Le FMI a par ailleurs salué « l’intention des autorités d’utiliser le Cadre commun du G20 ». L’institution a précisé que ses règles permettent de soumettre le programme à l’approbation de son Conseil d’administration et de procéder à des décaissements « même pendant que le Sénégal discute encore de la restructuration de la dette avec ses créanciers ».

S’agissant d’une éventuelle contestation de la part des créanciers, notamment après la désignation du cabinet White & Case par un groupe d’obligataires, Mme Kozack a rappelé qu’« il est très courant que les autorités débitrices et les créanciers engagent des conseillers financiers et des équipes juridiques ». Elle a ajouté que les opérations de restructuration ou de reprofilage constituent « en fin de compte un processus juridique ».
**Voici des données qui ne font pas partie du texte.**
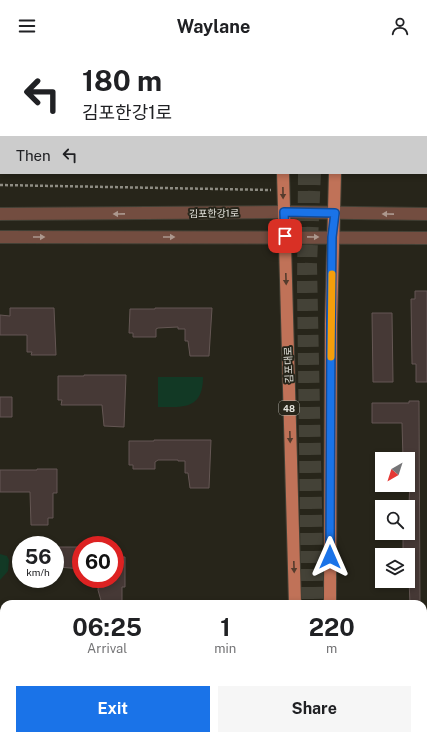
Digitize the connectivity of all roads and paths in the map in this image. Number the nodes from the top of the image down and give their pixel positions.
1 (283, 174) edge
2 (335, 174) edge
3 (0, 185) edge
4 (283, 190) junction
5 (284, 212) junction
6 (335, 213) junction
7 (0, 214) edge
8 (427, 214) edge
9 (285, 236) junction
10 (0, 237) edge
11 (332, 237) junction
12 (427, 238) edge
13 (295, 600) edge
14 (330, 600) edge

1 - 4 main road, 김포대로 / 48
2 - 6 main road
3 - 4 path
4 -> 5 main road, 김포대로 / 48
5 - 6 street, 김포한강1로
5 -> 7 street, 김포한강1로
5 - 9 main road, 김포대로 / 48
8 -> 6 street, 김포한강1로
6 - 11 main road
10 -> 9 street
9 -> 11 street
9 -> 13 main road, 김포대로 / 48
11 - 12 street
11 - 14 main road

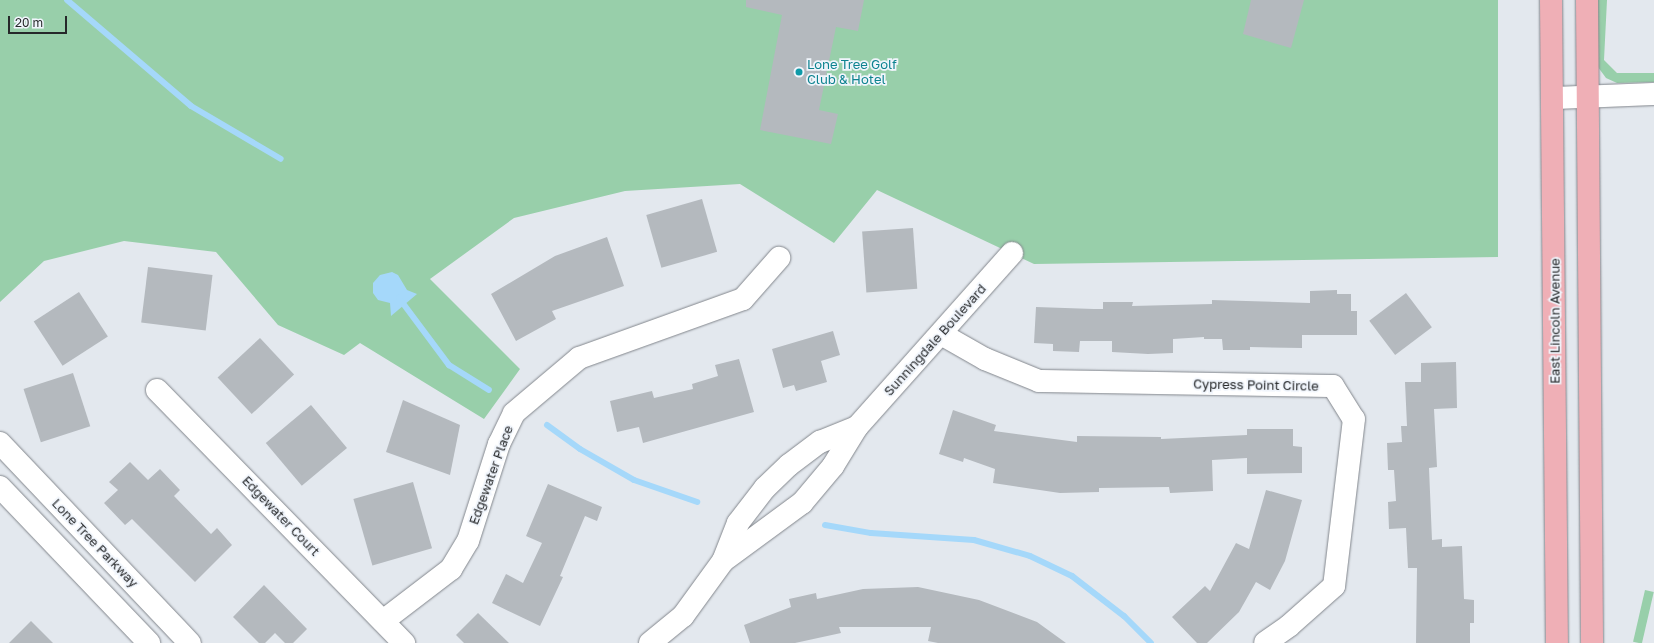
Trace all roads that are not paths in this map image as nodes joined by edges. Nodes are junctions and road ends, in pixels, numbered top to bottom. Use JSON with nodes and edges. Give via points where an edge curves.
{"nodes":[{"id":1,"x":1551,"y":0,"type":"edge"},
{"id":2,"x":1587,"y":0,"type":"edge"},
{"id":3,"x":1654,"y":94,"type":"edge"},
{"id":4,"x":1589,"y":97,"type":"junction"},
{"id":5,"x":1554,"y":98,"type":"junction"},
{"id":6,"x":1012,"y":253,"type":"dead end"},
{"id":7,"x":779,"y":258,"type":"dead end"},
{"id":8,"x":942,"y":334,"type":"junction"},
{"id":9,"x":157,"y":390,"type":"dead end"},
{"id":10,"x":857,"y":427,"type":"junction"},
{"id":11,"x":0,"y":443,"type":"edge"},
{"id":12,"x":0,"y":487,"type":"edge"},
{"id":13,"x":724,"y":561,"type":"junction"},
{"id":14,"x":383,"y":621,"type":"junction"},
{"id":15,"x":149,"y":643,"type":"edge"},
{"id":16,"x":190,"y":643,"type":"edge"},
{"id":17,"x":404,"y":643,"type":"edge"},
{"id":18,"x":650,"y":643,"type":"edge"},
{"id":19,"x":1265,"y":643,"type":"edge"},
{"id":20,"x":1557,"y":643,"type":"edge"},
{"id":21,"x":1592,"y":643,"type":"edge"}],
"edges":[{"from":1,"to":5,"type":"main road","name":"East Lincoln Avenue"},
{"from":2,"to":4,"type":"main road"},
{"from":3,"to":4,"type":"street"},
{"from":4,"to":5,"type":"street"},
{"from":4,"to":21,"type":"main road"},
{"from":5,"to":20,"type":"main road","name":"East Lincoln Avenue"},
{"from":6,"to":8,"type":"street","name":"Sunningdale Boulevard"},
{"from":7,"to":14,"type":"street","name":"Edgewater Place","via":[[743,300],[579,358],[514,413],[500,444],[468,541],[451,569]]},
{"from":8,"to":10,"type":"street","name":"Sunningdale Boulevard"},
{"from":8,"to":19,"type":"street","name":"Cypress Point Circle","via":[[985,359],[1039,381],[1333,386],[1354,419],[1334,586],[1289,626]]},
{"from":9,"to":14,"type":"street","name":"Edgewater Court"},
{"from":10,"to":13,"type":"street","name":"Sunningdale Boulevard","via":[[833,466],[802,503]]},
{"from":10,"to":13,"type":"street","name":"Sunningdale Boulevard","via":[[820,442],[788,465],[738,523]]},
{"from":11,"to":16,"type":"street","name":"Lone Tree Parkway"},
{"from":12,"to":15,"type":"street"},
{"from":13,"to":18,"type":"street","name":"Sunningdale Boulevard","via":[[684,616]]},
{"from":14,"to":17,"type":"street","name":"Edgewater Court"}]}
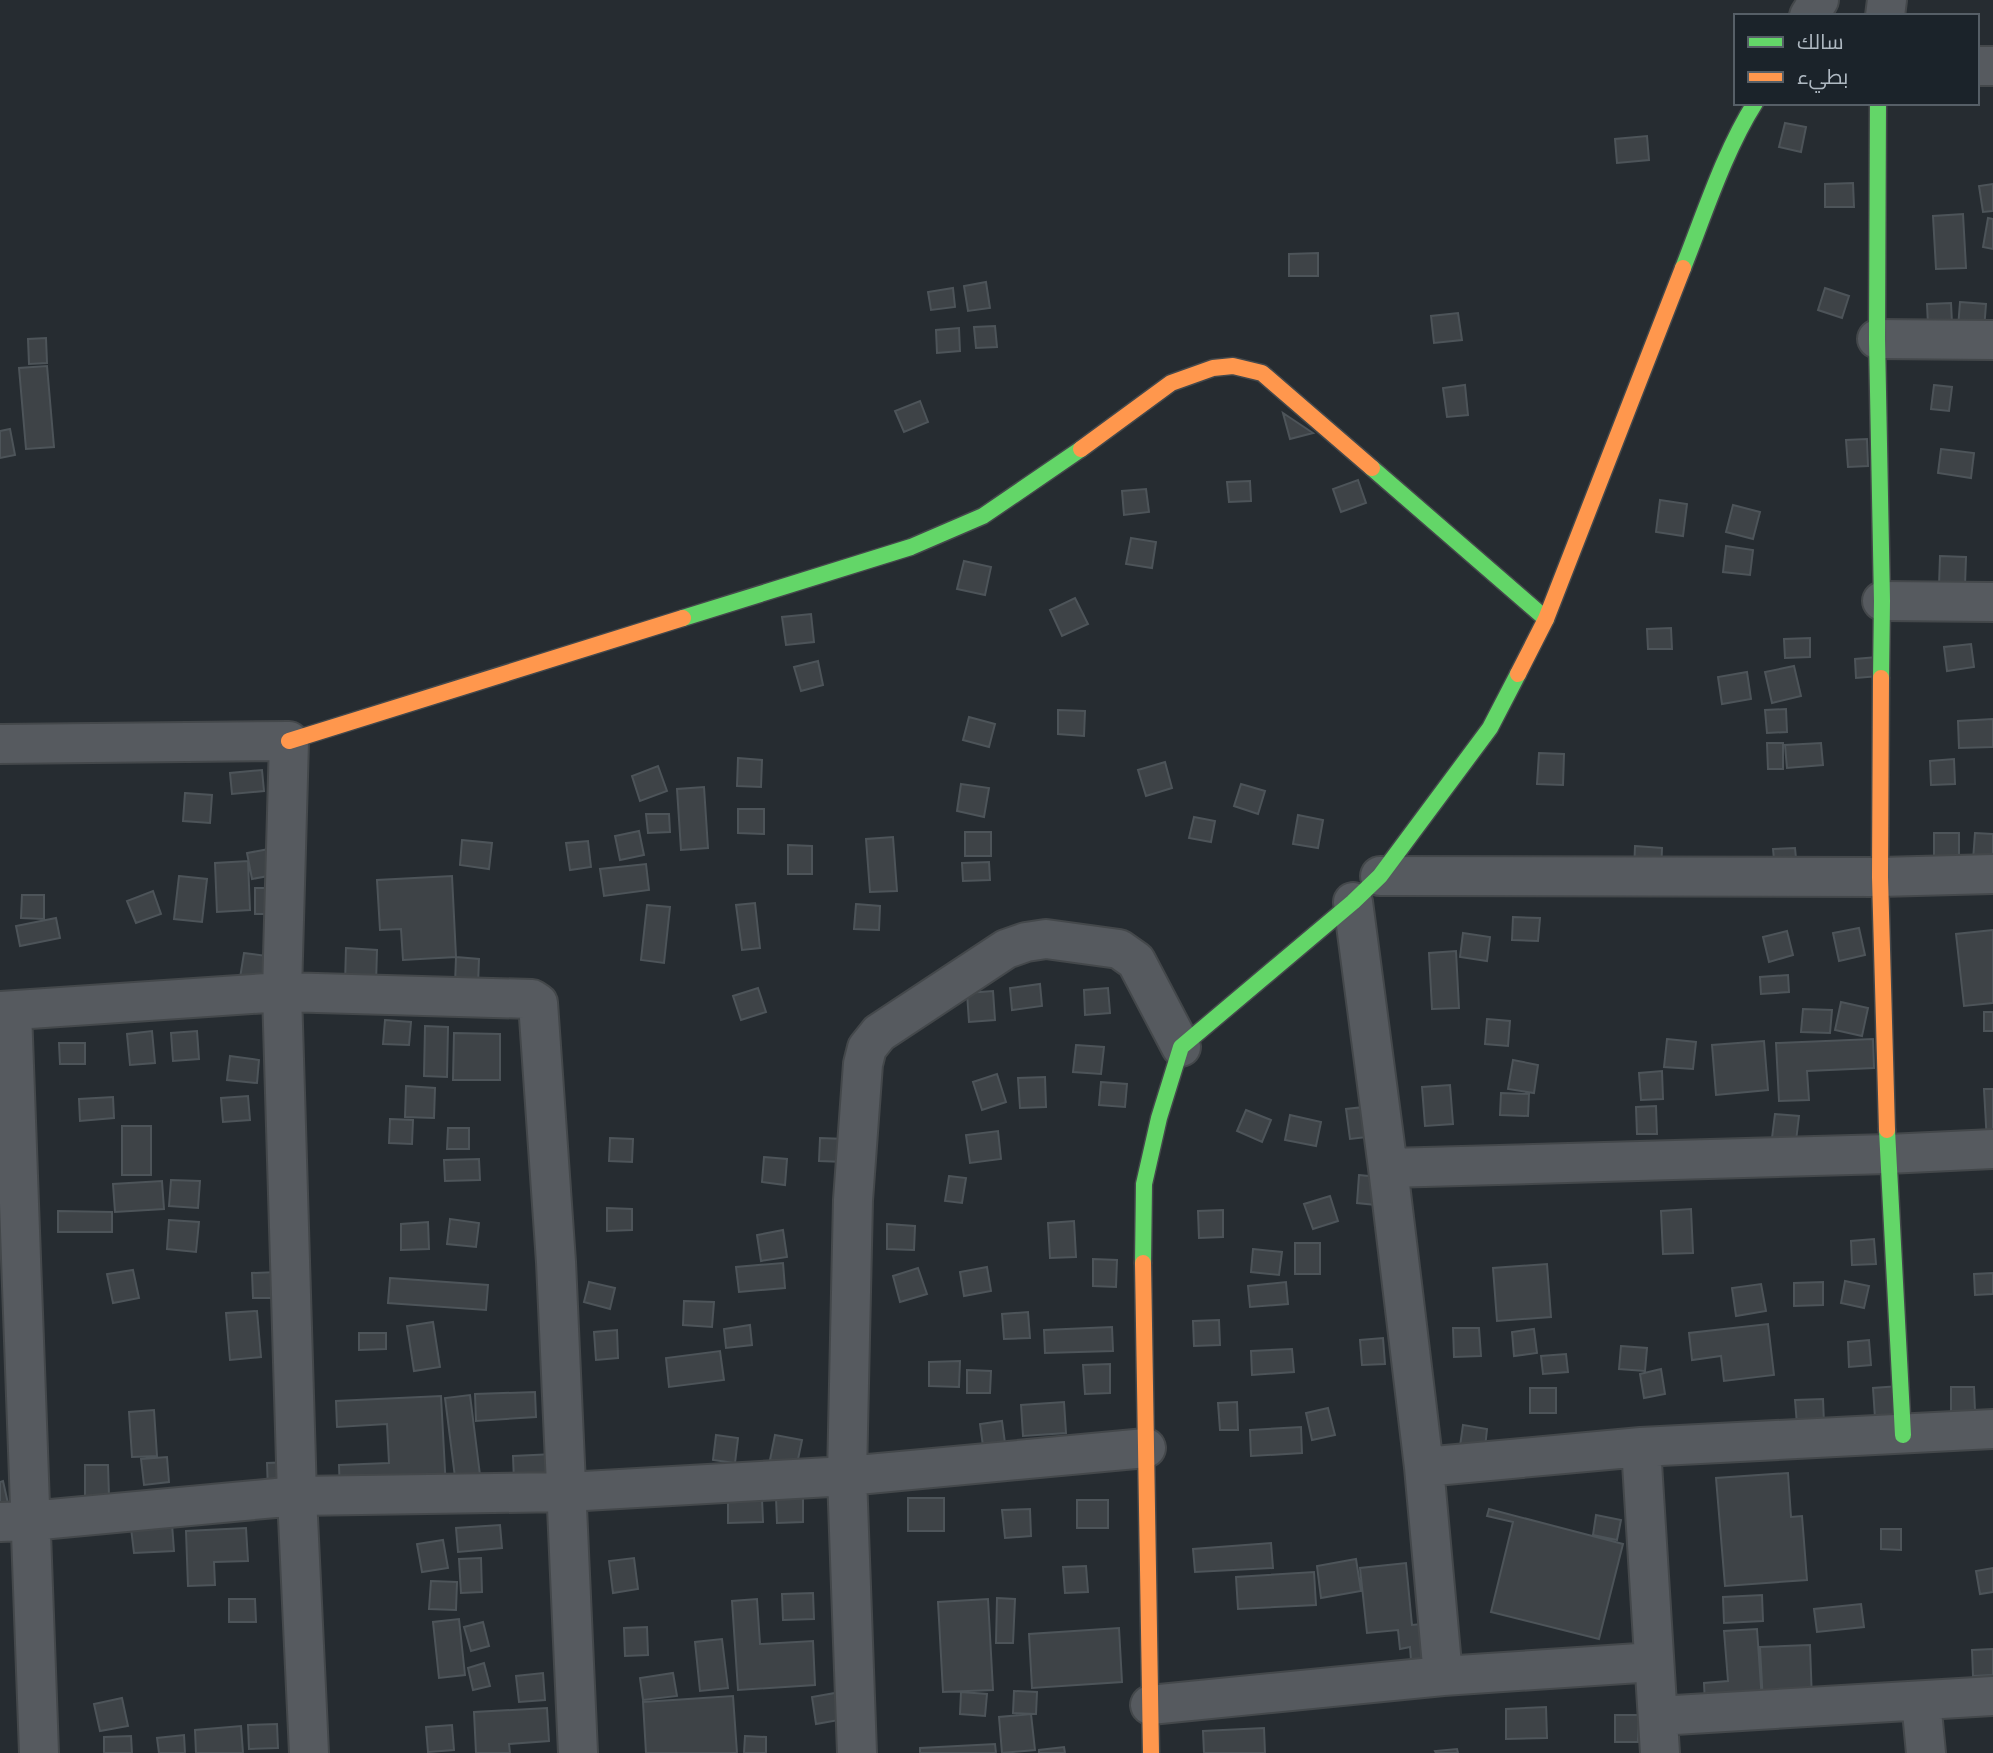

Par ailleurs, le FMI a relevé que « les prix plus élevés du pétrole brut ajoutent actuellement une pression supplémentaire sur les finances publiques du Sénégal », dans un contexte où le pays maintient toujours « des subventions énergétiques non ciblées ».

Répondant aux inquiétudes liées à la possibilité d’un processus de restructuration prolongé, susceptible de s’étendre sur trois ans, la directrice de la communication du FMI a indiqué que le calendrier des négociations sur la dette « n’est pas quelque chose dont je suis en mesure de parler ou même de spéculer ».

Elle a réaffirmé que le rôle du FMI consiste à « travailler avec les autorités sur le cadre macroéconomique et les politiques économiques qui étayeront ce cadre ».